Lo fissai anch’io: -Bene Pilco! Hai ulteriori informazioni da darmi? Raccontami di questi tuoi amichetti, per esempio!-
Crollò. Mi disse che li pensava morti, tutti quanti! Amilkar e Desulè a Luris, Iskra a Kornus. Non sapeva che i loro corpi non erano stati ritrovati.
-Li conosci?- chiesi.
-Amilkar non bene, Desulè e Iskra…..Beh, uno era mio collega a Kornus. Maestro di Amsicora, suo padre spirituale. Anche se tra loro il rapporto non è mai stato buono, il Generale lo ha sempre temuto e rispettato. Precedentemente aveva fedelmente servito anche suo padre, Osto, si chiamava anche lui Osto, come tu sai noi….-
-Usate dare ai figli i nomi dei nonni, lo so, vai avanti…..-
-Non era solo Sacerdote, era amico di Osto vecchio! Dopo la morte della moglie Iliana, praticamente suo padre….-
Raccontò tutto del Prete, che descrisse come una vera volpe: conoscitore di nove lingue, esperto su tutte le culture del Mare Nostrum, appassionato di archeologia e del mistero degli antichi abitanti di Sardinia….
-Quale mistero?- lo interruppi.
-Preferisco parlartene successivamente!- rispose.

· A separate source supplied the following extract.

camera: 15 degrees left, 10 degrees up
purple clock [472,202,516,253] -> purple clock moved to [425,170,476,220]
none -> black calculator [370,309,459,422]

Proseguì: -Iskra, dopo aver illuminato Osto Padre, illuminò anche Amsicora e Osto figlio. Era sostenitore d’una Sardinia Libera, unita, fuori dall’orbita di Karthago e con capitale Kornus! Tutte le riforme sono opera sua….-
-E per questo voi lo odiavate!-
Annuì: -Stava mettendo a rischio l’ordinamento civile che aveva dato prosper….-
Sorrisi, alzai il braccio per interromperlo: -Evita, Pilco, conosco il vostro sistema civile e la vostra prosperità…. Dì, piuttosto: hai parlato d’un piano per staccare la provincia di Sardonia da Karthago…. Stai dicendo che questa gente non appoggiava Hannibal??-
-No!....Cioè si….. Appoggiava Hannibal perché combatteva contro di voi, ma in realtà voleva solo creare un Regno autonomo con capitale Kornus…..-
-E quindi, caro Pilco, se io gli avessi promesso un tal regno…..-
-….Sarebbero stati dalla tua parte!- concluse soddisfatto.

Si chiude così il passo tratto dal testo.